All that automation yields data that can be used to analyze workers’ performance. Those analyses, whether done by humans or software programs, may affect who is hired, fired, promoted and given raises. Some artificial intelligence programs can mine and manipulate the data to predict future actions, such as who is likely to quit their job, or to diagnose medical conditions.
If your job doesn’t currently involve these types of technologies, it likely will in the very near future. This worries me—a labor and employment law scholar who researches the role of technology in the workplace—because unless significant changes are made to American workplace laws, these sorts of surveillance and privacy invasions will be perfectly legal.

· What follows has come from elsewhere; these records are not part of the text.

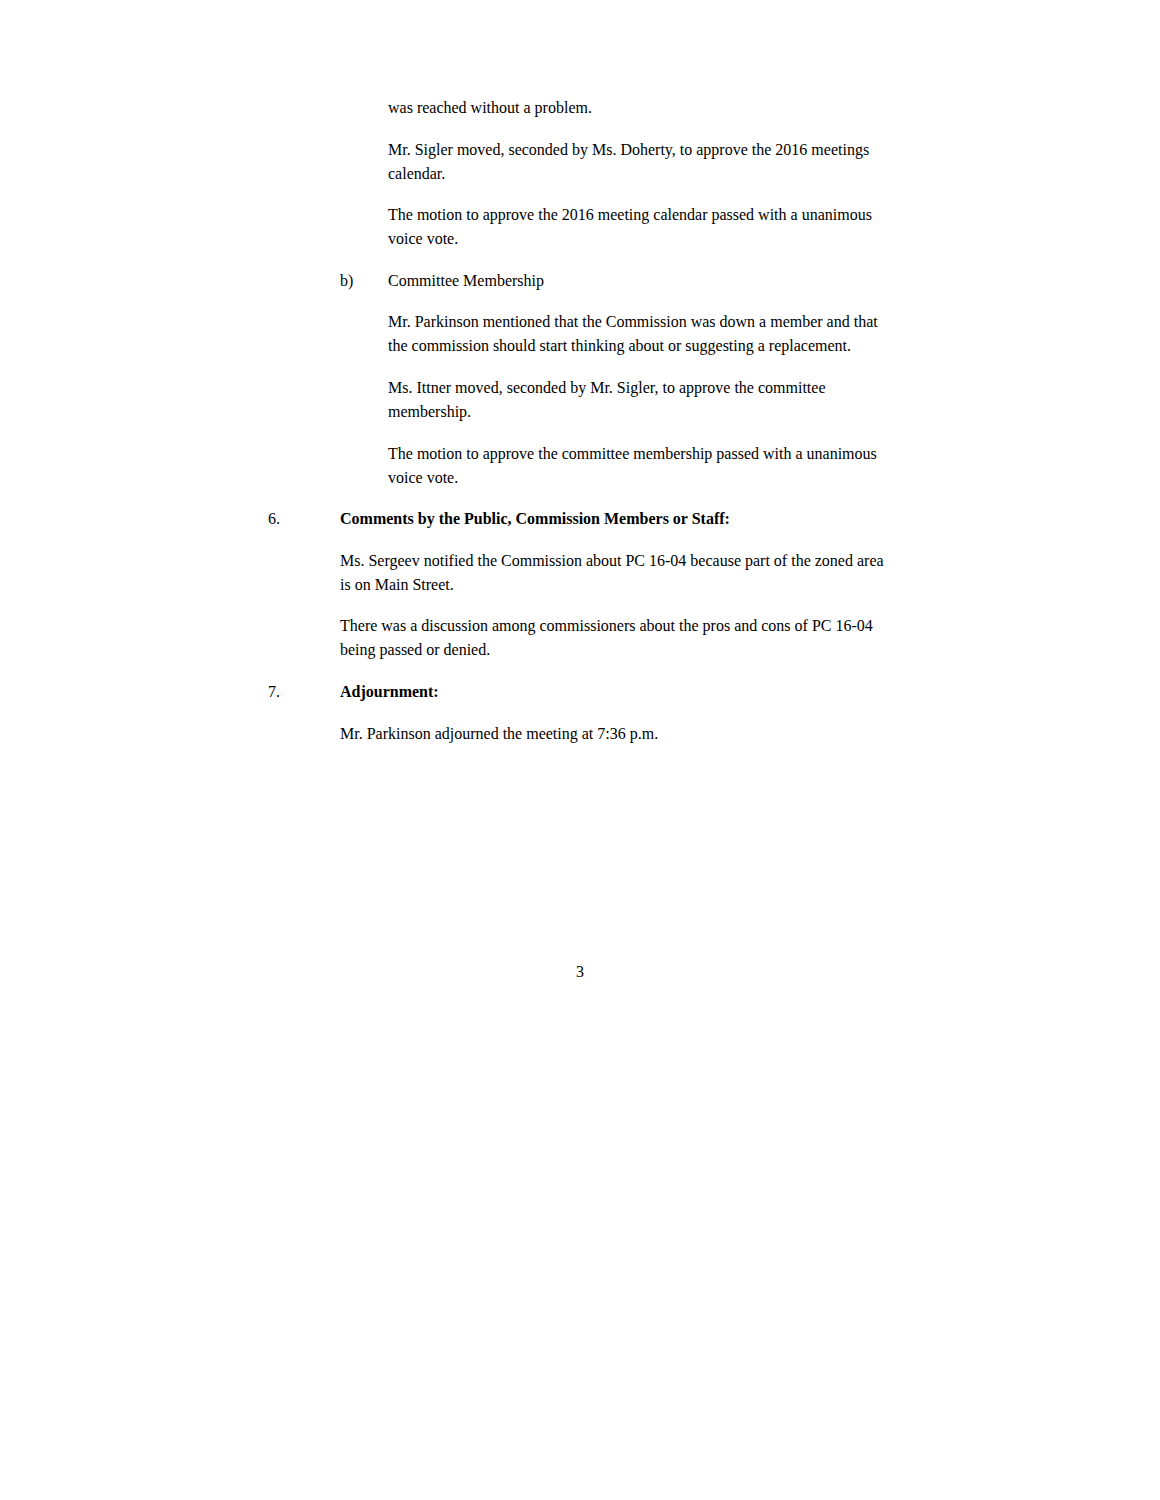was reached without a problem.
Mr. Sigler moved, seconded by Ms. Doherty, to approve the 2016 meetings calendar.
The motion to approve the 2016 meeting calendar passed with a unanimous voice vote.
b)
Committee Membership
Mr. Parkinson mentioned that the Commission was down a member and that the commission should start thinking about or suggesting a replacement.
Ms. Ittner moved, seconded by Mr. Sigler, to approve the committee membership.
The motion to approve the committee membership passed with a unanimous voice vote.
6.
Comments by the Public, Commission Members or Staff:
Ms. Sergeev notified the Commission about PC 16-04 because part of the zoned area is on Main Street.
There was a discussion among commissioners about the pros and cons of PC 16-04 being passed or denied.
7.
Adjournment:
Mr. Parkinson adjourned the meeting at 7:36 p.m.
3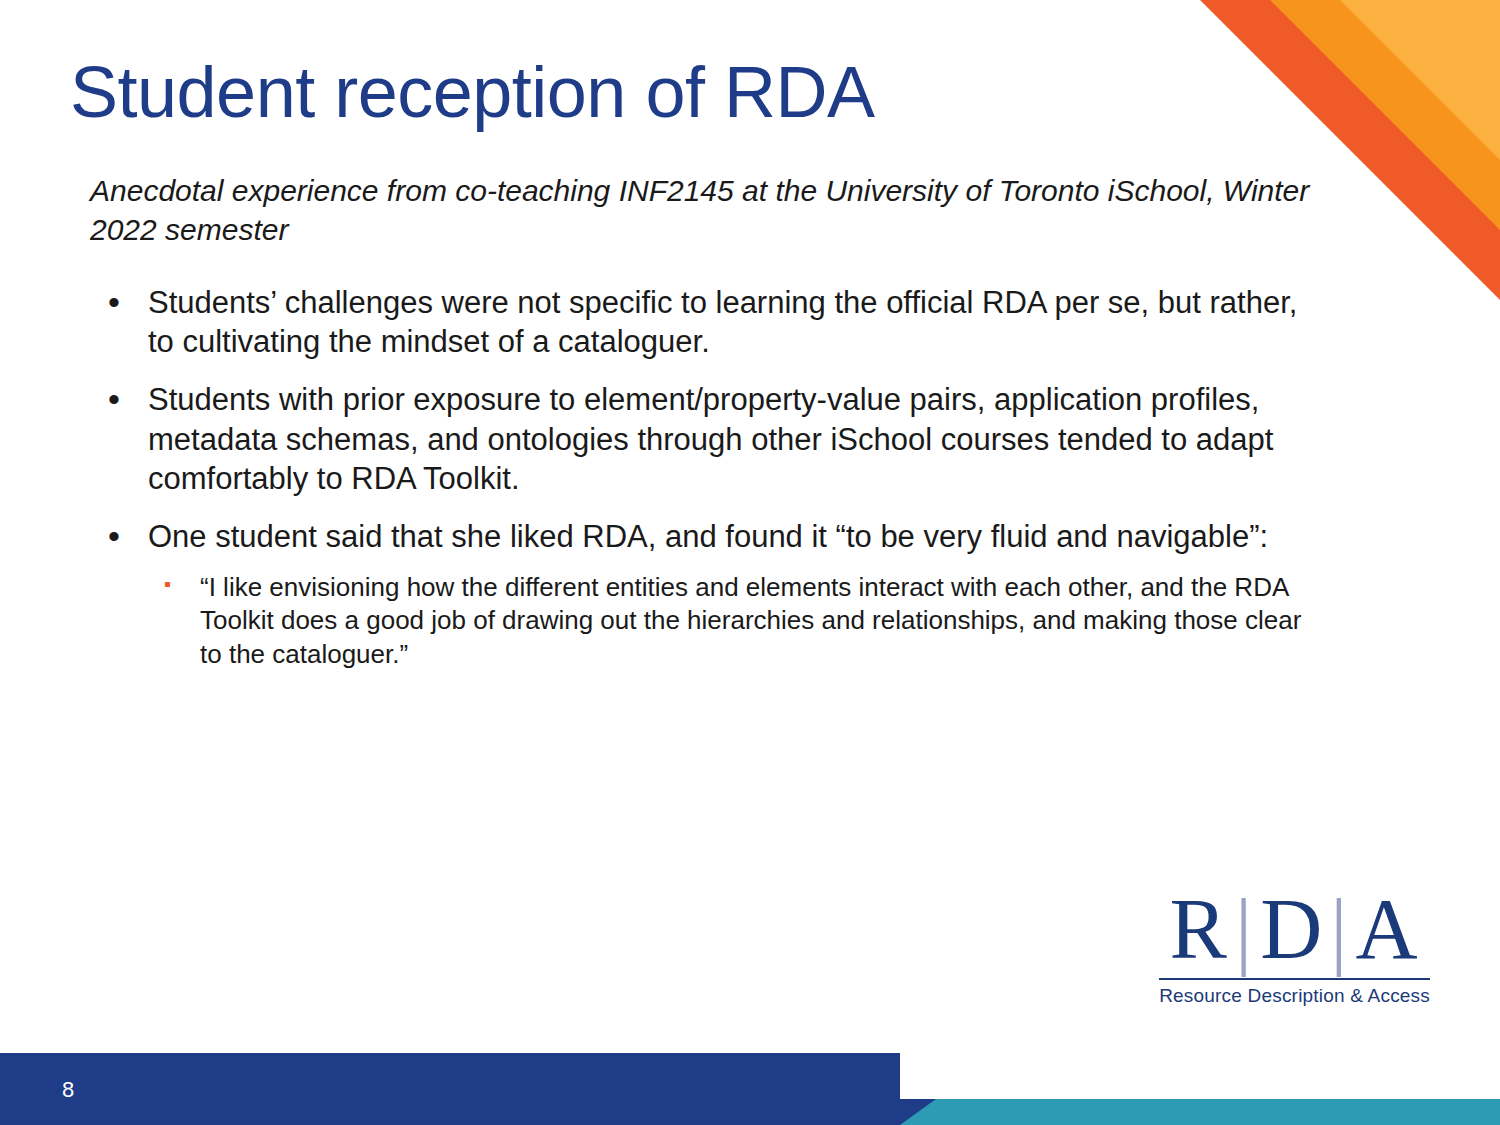Student reception of RDA
Anecdotal experience from co-teaching INF2145 at the University of Toronto iSchool, Winter 2022 semester
Students’ challenges were not specific to learning the official RDA per se, but rather, to cultivating the mindset of a cataloguer.
Students with prior exposure to element/property-value pairs, application profiles, metadata schemas, and ontologies through other iSchool courses tended to adapt comfortably to RDA Toolkit.
One student said that she liked RDA, and found it “to be very fluid and navigable”:
“I like envisioning how the different entities and elements interact with each other, and the RDA Toolkit does a good job of drawing out the hierarchies and relationships, and making those clear to the cataloguer.”
R|D|A
Resource Description & Access
8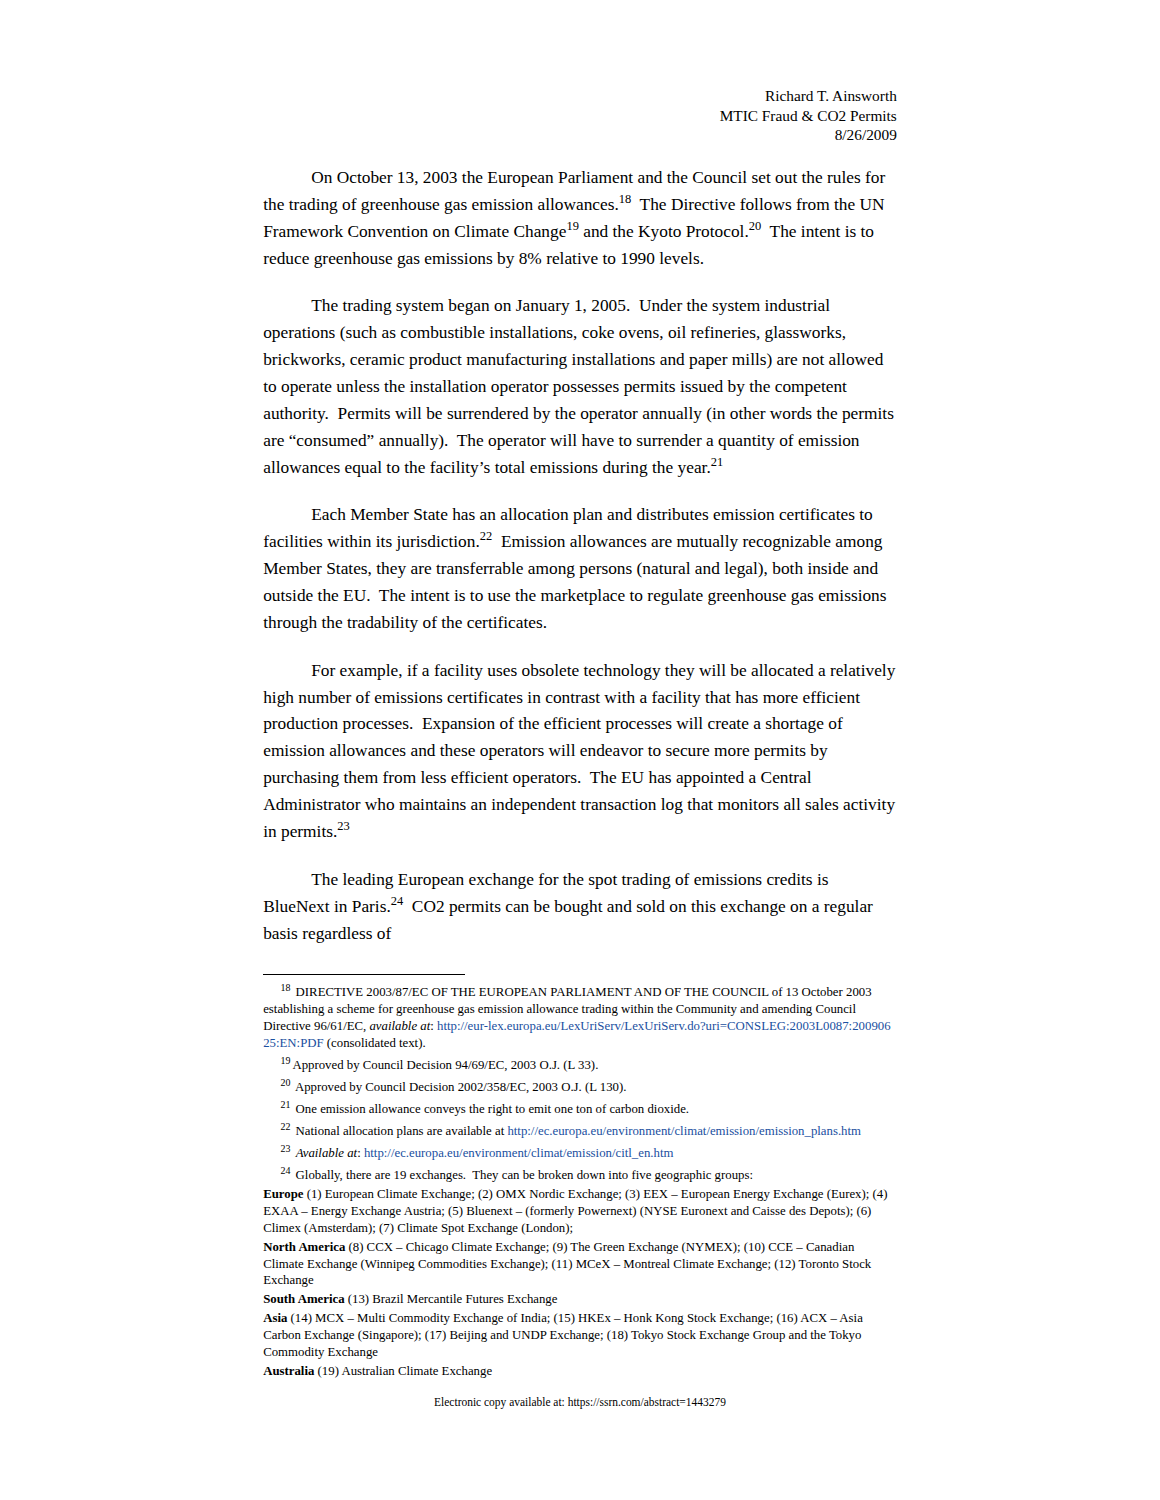Richard T. Ainsworth
MTIC Fraud & CO2 Permits
8/26/2009
On October 13, 2003 the European Parliament and the Council set out the rules for the trading of greenhouse gas emission allowances.18 The Directive follows from the UN Framework Convention on Climate Change19 and the Kyoto Protocol.20 The intent is to reduce greenhouse gas emissions by 8% relative to 1990 levels.
The trading system began on January 1, 2005. Under the system industrial operations (such as combustible installations, coke ovens, oil refineries, glassworks, brickworks, ceramic product manufacturing installations and paper mills) are not allowed to operate unless the installation operator possesses permits issued by the competent authority. Permits will be surrendered by the operator annually (in other words the permits are “consumed” annually). The operator will have to surrender a quantity of emission allowances equal to the facility’s total emissions during the year.21
Each Member State has an allocation plan and distributes emission certificates to facilities within its jurisdiction.22 Emission allowances are mutually recognizable among Member States, they are transferrable among persons (natural and legal), both inside and outside the EU. The intent is to use the marketplace to regulate greenhouse gas emissions through the tradability of the certificates.
For example, if a facility uses obsolete technology they will be allocated a relatively high number of emissions certificates in contrast with a facility that has more efficient production processes. Expansion of the efficient processes will create a shortage of emission allowances and these operators will endeavor to secure more permits by purchasing them from less efficient operators. The EU has appointed a Central Administrator who maintains an independent transaction log that monitors all sales activity in permits.23
The leading European exchange for the spot trading of emissions credits is BlueNext in Paris.24 CO2 permits can be bought and sold on this exchange on a regular basis regardless of
18 DIRECTIVE 2003/87/EC OF THE EUROPEAN PARLIAMENT AND OF THE COUNCIL of 13 October 2003 establishing a scheme for greenhouse gas emission allowance trading within the Community and amending Council Directive 96/61/EC, available at: http://eur-lex.europa.eu/LexUriServ/LexUriServ.do?uri=CONSLEG:2003L0087:20090625:EN:PDF (consolidated text).
19 Approved by Council Decision 94/69/EC, 2003 O.J. (L 33).
20 Approved by Council Decision 2002/358/EC, 2003 O.J. (L 130).
21 One emission allowance conveys the right to emit one ton of carbon dioxide.
22 National allocation plans are available at http://ec.europa.eu/environment/climat/emission/emission_plans.htm
23 Available at: http://ec.europa.eu/environment/climat/emission/citl_en.htm
24 Globally, there are 19 exchanges. They can be broken down into five geographic groups:
Europe (1) European Climate Exchange; (2) OMX Nordic Exchange; (3) EEX – European Energy Exchange (Eurex); (4) EXAA – Energy Exchange Austria; (5) Bluenext – (formerly Powernext) (NYSE Euronext and Caisse des Depots); (6) Climex (Amsterdam); (7) Climate Spot Exchange (London);
North America (8) CCX – Chicago Climate Exchange; (9) The Green Exchange (NYMEX); (10) CCE – Canadian Climate Exchange (Winnipeg Commodities Exchange); (11) MCeX – Montreal Climate Exchange; (12) Toronto Stock Exchange
South America (13) Brazil Mercantile Futures Exchange
Asia (14) MCX – Multi Commodity Exchange of India; (15) HKEx – Honk Kong Stock Exchange; (16) ACX – Asia Carbon Exchange (Singapore); (17) Beijing and UNDP Exchange; (18) Tokyo Stock Exchange Group and the Tokyo Commodity Exchange
Australia (19) Australian Climate Exchange
Electronic copy available at: https://ssrn.com/abstract=1443279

NEW TECHNOLOGY DISRUPTING OLD WORKPLACE LAWS
The United States’ regulation of the workplace has long been an outlier among much of the world. Especially for private, nonunionized workers, the U.S. largely allows companies and workers to figure out the terms and conditions of work on their own.
In general, for all but the most in-demand workers or those at the highest corporate levels, the lack of regulation means companies can behave however they want—although they are subject to laws preventing discrimination, setting minimum wages, requiring overtime pay, and ensuring worker safety.
But most of those laws are decades old and are rarely updated. They certainly haven’t kept up with technological advances, the increase in temporary or “gig” work, and other changes in the economy. Faced with these new challenges, the old laws leave many workers without adequate protections against workplace abuses, or even totally exclude some workers from any protections at all. For instance, two Trump administration agencies have recently declared that Uber drivers are not employees and therefore not entitled to minimum wage, overtime, or the right to engage in collective action such as joining a union.